::: ENTRIES SUPPLIED :::

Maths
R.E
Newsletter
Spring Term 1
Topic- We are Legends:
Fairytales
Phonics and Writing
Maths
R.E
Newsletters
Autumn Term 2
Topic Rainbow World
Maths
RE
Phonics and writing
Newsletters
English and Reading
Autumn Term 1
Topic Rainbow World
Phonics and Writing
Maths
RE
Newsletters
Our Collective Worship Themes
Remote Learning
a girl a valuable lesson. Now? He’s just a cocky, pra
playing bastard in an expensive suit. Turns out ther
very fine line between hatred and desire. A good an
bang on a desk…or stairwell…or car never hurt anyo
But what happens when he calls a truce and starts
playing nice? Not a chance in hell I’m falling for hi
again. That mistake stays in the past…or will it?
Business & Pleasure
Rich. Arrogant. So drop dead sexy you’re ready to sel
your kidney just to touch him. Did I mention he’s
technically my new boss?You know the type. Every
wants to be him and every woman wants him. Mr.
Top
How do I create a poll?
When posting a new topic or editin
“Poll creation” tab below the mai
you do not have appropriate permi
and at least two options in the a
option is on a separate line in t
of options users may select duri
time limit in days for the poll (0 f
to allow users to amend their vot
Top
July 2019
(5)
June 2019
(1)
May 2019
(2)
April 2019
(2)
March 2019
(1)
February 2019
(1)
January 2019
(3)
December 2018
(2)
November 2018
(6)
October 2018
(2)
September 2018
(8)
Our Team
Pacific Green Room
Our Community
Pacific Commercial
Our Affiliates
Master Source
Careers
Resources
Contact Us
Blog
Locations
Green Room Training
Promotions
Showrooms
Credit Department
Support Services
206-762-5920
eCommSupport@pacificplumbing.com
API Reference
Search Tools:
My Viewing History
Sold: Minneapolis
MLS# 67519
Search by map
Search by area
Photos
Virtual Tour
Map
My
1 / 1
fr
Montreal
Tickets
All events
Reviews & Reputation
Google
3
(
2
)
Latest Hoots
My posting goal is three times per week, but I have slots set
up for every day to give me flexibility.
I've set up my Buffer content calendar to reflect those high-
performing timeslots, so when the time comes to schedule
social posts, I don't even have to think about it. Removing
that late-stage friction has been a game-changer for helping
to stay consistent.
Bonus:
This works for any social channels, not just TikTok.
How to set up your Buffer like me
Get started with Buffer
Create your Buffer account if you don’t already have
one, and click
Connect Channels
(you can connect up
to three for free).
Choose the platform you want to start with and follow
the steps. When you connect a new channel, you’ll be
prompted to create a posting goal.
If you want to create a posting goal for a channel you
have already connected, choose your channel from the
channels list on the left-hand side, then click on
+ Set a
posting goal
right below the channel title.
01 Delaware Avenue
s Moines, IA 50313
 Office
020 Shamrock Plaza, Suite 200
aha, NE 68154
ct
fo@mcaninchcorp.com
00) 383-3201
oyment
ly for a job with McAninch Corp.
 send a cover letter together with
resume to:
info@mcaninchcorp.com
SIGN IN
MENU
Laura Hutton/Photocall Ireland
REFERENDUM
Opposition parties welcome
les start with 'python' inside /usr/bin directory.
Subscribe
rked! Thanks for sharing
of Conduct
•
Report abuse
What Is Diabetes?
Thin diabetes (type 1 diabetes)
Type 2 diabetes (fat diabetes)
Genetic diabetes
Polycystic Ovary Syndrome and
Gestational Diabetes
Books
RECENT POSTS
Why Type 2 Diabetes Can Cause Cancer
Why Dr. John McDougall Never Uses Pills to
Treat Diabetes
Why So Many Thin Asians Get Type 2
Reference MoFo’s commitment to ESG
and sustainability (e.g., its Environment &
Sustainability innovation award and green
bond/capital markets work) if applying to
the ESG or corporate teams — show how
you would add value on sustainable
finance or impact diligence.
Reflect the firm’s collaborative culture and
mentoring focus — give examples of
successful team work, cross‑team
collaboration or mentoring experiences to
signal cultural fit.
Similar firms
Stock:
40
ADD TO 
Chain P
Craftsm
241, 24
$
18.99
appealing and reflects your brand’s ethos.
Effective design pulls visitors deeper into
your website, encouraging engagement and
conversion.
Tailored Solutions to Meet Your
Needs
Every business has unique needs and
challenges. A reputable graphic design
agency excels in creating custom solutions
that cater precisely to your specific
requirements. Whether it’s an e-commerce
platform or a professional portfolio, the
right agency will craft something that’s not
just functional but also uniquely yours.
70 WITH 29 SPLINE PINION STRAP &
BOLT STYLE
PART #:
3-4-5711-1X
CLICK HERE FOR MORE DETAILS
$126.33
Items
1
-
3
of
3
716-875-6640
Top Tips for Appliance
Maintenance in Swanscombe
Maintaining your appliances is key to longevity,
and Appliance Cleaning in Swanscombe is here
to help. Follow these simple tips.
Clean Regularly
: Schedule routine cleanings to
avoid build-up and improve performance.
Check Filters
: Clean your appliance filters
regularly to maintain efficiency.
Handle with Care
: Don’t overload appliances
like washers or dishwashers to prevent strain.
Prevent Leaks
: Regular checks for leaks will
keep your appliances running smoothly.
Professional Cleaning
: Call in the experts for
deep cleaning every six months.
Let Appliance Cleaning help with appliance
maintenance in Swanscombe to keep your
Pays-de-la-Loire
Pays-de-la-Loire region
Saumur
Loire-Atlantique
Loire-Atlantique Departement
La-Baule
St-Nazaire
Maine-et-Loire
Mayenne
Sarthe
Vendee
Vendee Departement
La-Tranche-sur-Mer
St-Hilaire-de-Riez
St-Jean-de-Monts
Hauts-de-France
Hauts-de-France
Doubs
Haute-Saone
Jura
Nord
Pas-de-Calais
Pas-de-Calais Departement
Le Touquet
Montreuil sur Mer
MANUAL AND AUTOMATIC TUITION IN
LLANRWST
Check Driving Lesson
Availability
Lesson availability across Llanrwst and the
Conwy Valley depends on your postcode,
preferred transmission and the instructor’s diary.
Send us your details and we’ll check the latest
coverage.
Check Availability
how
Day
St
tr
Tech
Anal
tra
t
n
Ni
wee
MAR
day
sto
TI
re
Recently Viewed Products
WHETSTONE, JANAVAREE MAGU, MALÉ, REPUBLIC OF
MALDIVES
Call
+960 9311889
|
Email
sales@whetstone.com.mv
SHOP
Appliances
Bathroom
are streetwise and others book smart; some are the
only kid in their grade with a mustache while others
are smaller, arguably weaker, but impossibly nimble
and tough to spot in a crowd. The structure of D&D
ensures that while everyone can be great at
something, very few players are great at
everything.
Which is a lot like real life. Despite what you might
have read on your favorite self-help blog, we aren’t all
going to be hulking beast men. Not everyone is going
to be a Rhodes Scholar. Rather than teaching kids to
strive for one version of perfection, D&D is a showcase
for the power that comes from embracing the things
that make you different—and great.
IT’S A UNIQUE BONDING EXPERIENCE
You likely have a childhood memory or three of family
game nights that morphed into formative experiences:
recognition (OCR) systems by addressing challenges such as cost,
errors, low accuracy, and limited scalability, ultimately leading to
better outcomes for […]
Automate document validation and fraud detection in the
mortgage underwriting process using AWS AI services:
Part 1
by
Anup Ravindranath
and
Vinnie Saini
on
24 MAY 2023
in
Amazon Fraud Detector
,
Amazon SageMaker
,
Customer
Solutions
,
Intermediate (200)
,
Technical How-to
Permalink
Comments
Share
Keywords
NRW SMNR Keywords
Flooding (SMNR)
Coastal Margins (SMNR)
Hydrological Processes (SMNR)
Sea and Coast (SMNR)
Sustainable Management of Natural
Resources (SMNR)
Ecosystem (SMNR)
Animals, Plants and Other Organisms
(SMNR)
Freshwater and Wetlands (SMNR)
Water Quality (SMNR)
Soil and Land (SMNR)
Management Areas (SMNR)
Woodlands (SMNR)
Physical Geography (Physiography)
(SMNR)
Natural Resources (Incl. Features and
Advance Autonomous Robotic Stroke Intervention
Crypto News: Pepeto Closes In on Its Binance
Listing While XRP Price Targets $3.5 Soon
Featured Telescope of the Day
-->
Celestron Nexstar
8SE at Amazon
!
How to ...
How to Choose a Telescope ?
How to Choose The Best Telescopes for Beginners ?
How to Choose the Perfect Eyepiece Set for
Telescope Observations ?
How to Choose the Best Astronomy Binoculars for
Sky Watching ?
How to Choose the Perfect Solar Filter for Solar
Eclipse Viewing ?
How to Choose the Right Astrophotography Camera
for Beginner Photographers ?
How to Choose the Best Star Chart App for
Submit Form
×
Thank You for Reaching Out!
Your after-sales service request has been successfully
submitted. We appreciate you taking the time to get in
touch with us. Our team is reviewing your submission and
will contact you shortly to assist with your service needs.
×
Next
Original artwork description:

:::

ABOUT THIS EXERCISE:
As listed above, the lines from the line with "option is on a separate line in t" to the line with "My posting goal" are to be echoed exactly, with both ends included and nothing added.

EXPECTED ANSWER:
option is on a separate line in t
of options users may select duri
time limit in days for the poll (0 f
to allow users to amend their vot
Top
July 2019
(5)
June 2019
(1)
May 2019
(2)
April 2019
(2)
March 2019
(1)
February 2019
(1)
January 2019
(3)
December 2018
(2)
November 2018
(6)
October 2018
(2)
September 2018
(8)
Our Team
Pacific Green Room
Our Community
Pacific Commercial
Our Affiliates
Master Source
Careers
Resources
Contact Us
Blog
Locations
Green Room Training
Promotions
Showrooms
Credit Department
Support Services
206-762-5920
eCommSupport@pacificplumbing.com
API Reference
Search Tools:
My Viewing History
Sold: Minneapolis
MLS# 67519
Search by map
Search by area
Photos
Virtual Tour
Map
My
1 / 1
fr
Montreal
Tickets
All events
Reviews & Reputation
Google
3
(
2
)
Latest Hoots
My posting goal is three times per week, but I have slots set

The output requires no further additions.